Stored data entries
<<<<

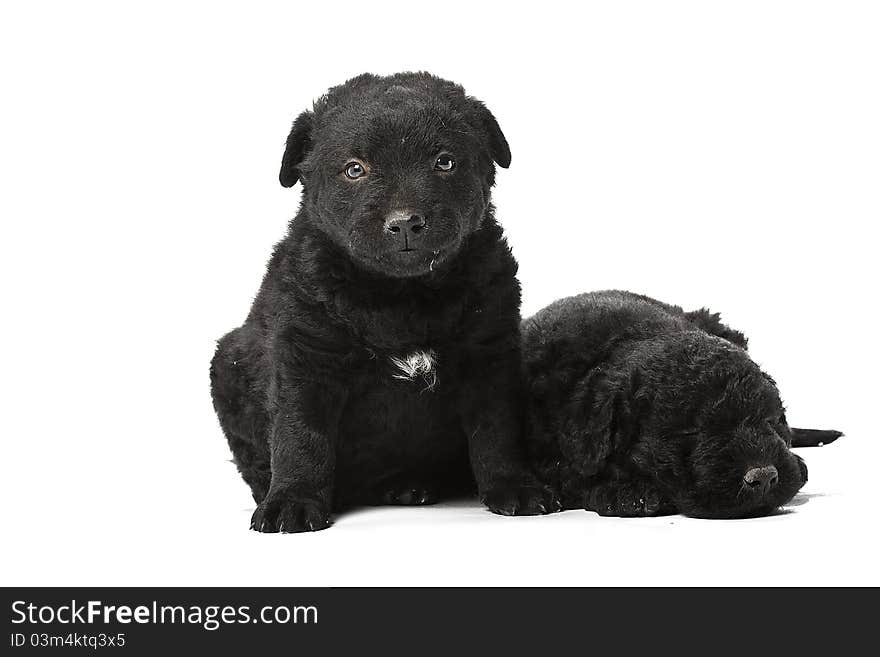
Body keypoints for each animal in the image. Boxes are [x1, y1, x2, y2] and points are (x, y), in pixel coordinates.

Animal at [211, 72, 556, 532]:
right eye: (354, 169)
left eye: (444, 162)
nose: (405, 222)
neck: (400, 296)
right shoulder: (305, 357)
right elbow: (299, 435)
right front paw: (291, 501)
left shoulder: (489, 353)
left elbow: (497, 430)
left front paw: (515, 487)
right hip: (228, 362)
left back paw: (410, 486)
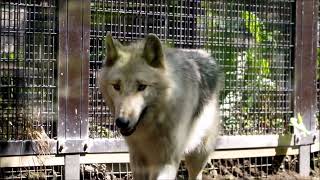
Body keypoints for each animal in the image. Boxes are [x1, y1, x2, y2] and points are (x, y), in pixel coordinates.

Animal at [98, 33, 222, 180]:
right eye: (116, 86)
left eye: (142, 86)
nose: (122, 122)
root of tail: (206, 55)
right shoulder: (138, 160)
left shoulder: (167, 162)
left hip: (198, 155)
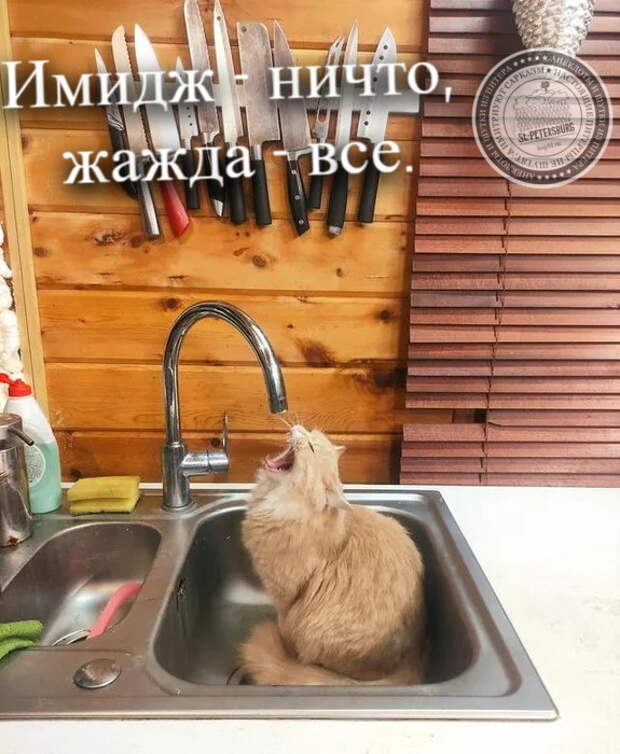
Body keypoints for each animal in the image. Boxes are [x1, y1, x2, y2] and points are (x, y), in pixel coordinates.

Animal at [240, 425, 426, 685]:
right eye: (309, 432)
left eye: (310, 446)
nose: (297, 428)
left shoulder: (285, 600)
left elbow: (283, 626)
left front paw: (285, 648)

>>>>
<<<<

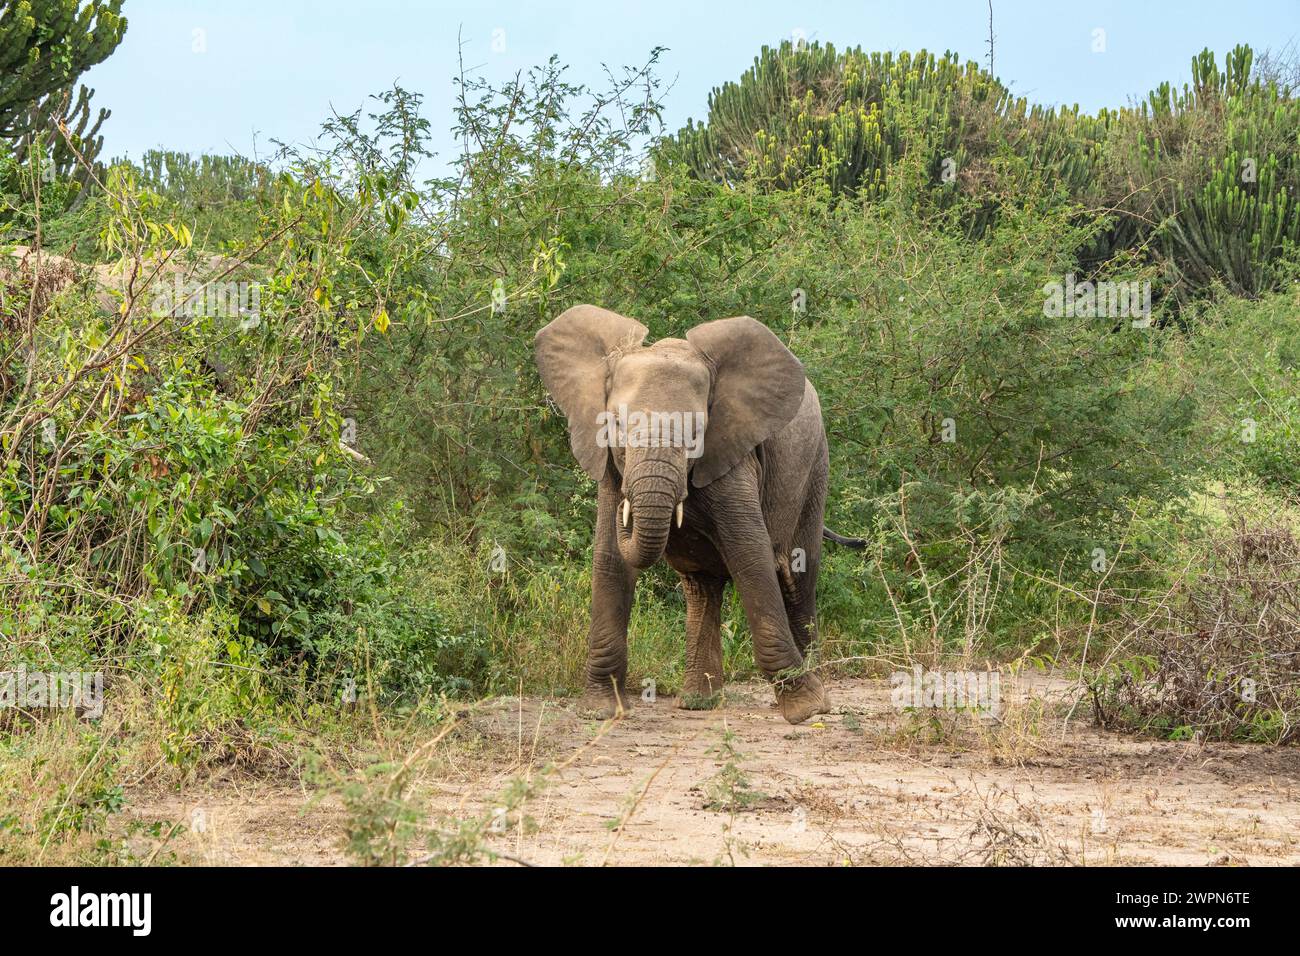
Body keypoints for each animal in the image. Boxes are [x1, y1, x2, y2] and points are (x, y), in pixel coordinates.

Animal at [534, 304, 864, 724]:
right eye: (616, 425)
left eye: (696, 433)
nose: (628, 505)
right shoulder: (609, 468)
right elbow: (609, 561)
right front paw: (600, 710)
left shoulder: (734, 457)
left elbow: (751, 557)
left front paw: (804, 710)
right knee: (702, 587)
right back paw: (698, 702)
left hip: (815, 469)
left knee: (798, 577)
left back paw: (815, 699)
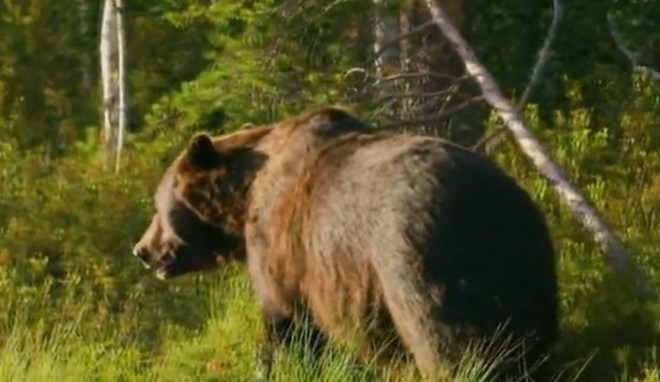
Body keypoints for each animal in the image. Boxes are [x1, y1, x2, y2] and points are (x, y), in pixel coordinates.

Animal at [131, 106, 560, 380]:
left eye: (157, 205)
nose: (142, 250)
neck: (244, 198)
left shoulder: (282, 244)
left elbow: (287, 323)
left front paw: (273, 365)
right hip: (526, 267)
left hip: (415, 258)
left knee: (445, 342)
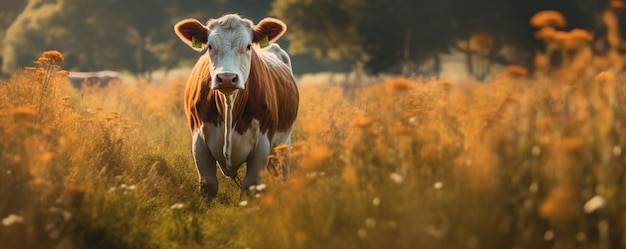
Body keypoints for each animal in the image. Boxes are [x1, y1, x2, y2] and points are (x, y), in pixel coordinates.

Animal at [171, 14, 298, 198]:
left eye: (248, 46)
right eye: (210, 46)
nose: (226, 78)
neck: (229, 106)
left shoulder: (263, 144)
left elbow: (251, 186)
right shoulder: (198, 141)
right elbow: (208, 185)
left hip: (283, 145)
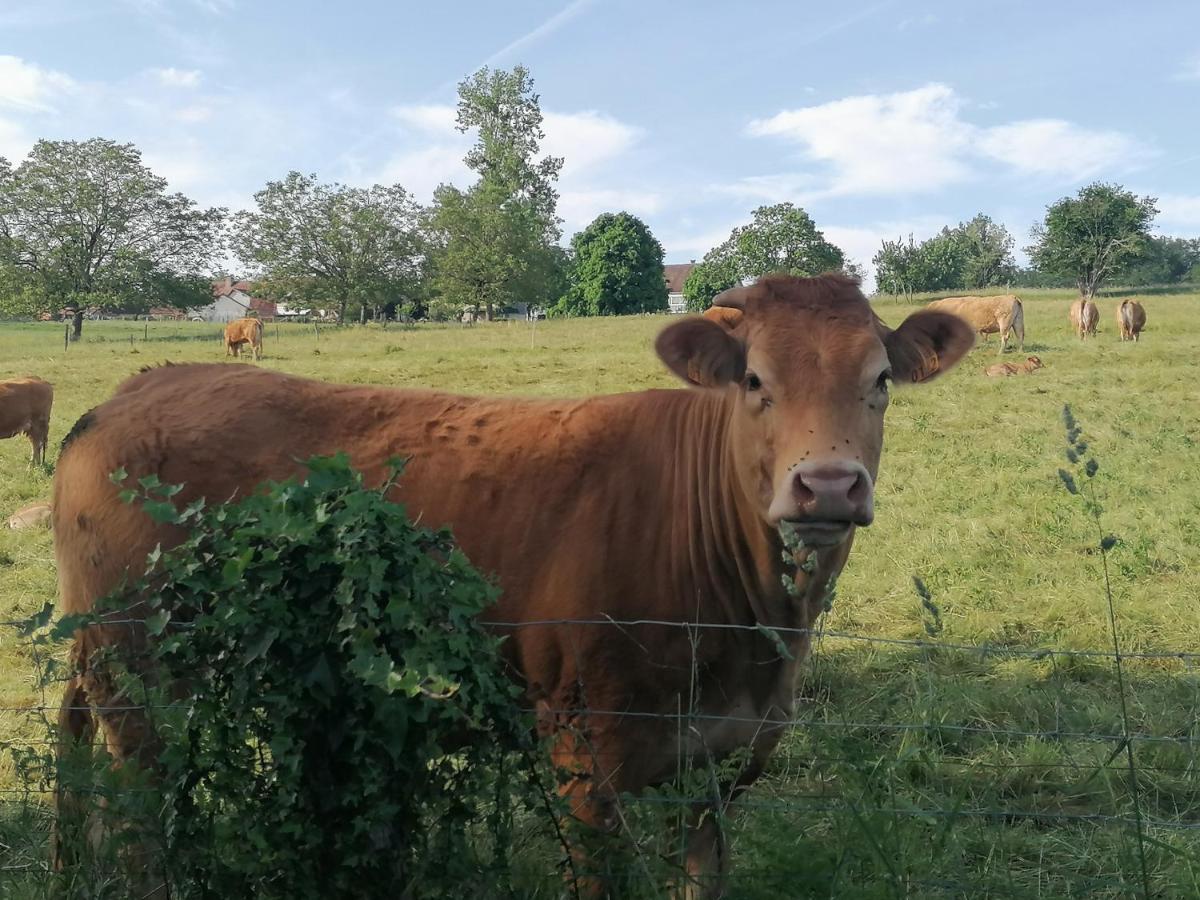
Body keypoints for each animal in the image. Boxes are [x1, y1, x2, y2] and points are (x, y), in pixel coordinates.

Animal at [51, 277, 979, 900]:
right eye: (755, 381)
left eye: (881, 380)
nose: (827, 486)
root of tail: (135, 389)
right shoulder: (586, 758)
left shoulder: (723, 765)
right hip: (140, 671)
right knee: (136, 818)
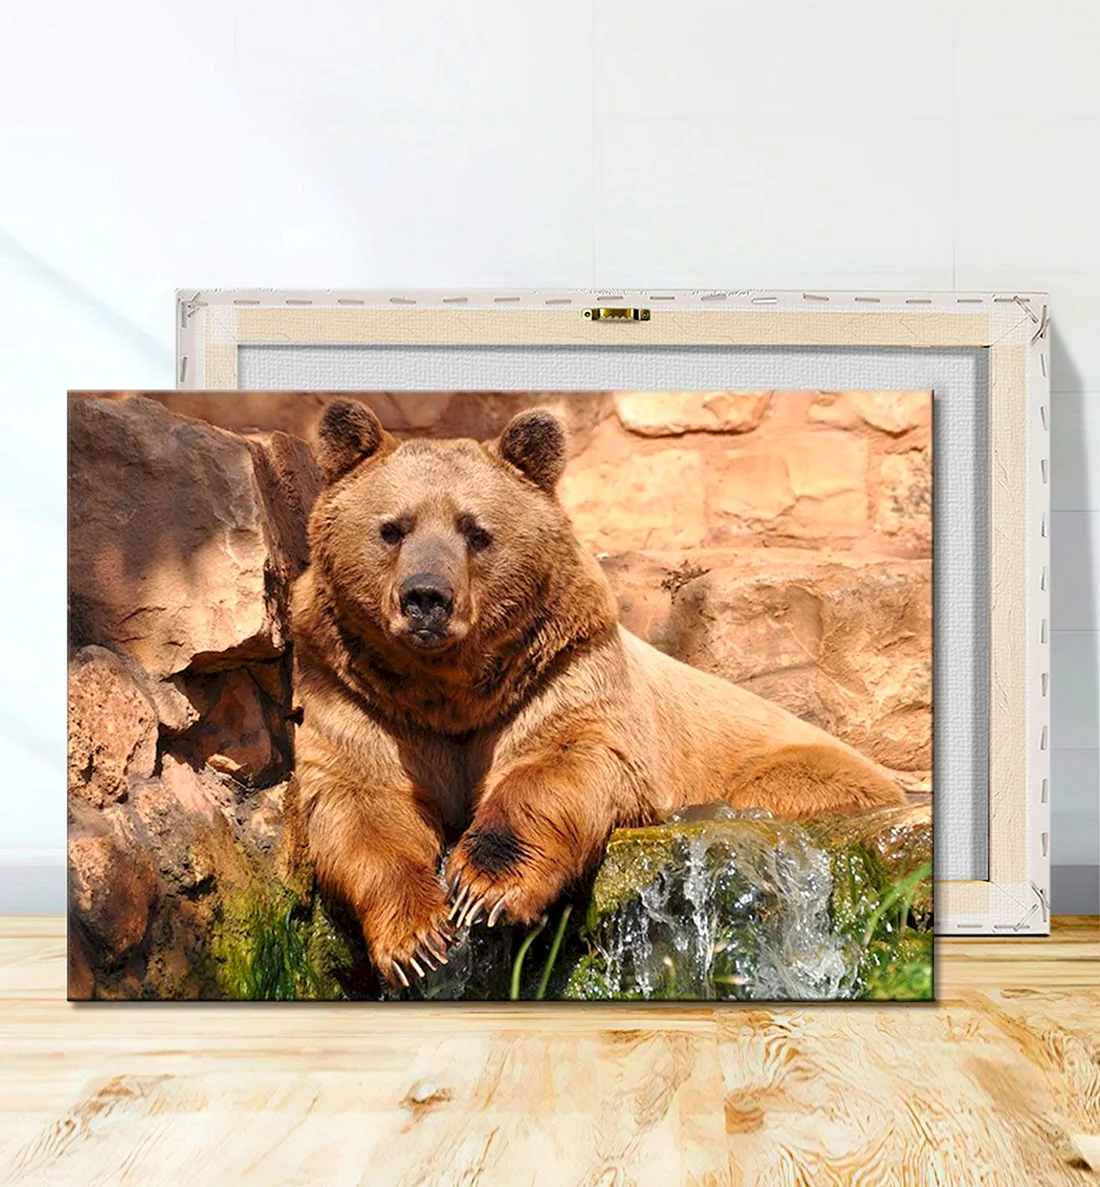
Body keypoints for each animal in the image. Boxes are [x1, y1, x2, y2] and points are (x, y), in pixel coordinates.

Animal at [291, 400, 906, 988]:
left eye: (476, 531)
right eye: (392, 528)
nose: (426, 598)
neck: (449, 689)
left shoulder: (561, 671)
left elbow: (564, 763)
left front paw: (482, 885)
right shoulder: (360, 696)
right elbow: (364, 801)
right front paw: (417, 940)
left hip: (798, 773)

>>>>

- **What you will do**:
Write down how many lines of the data above contain the word "back", with nothing else.

- **Exercise output**:
3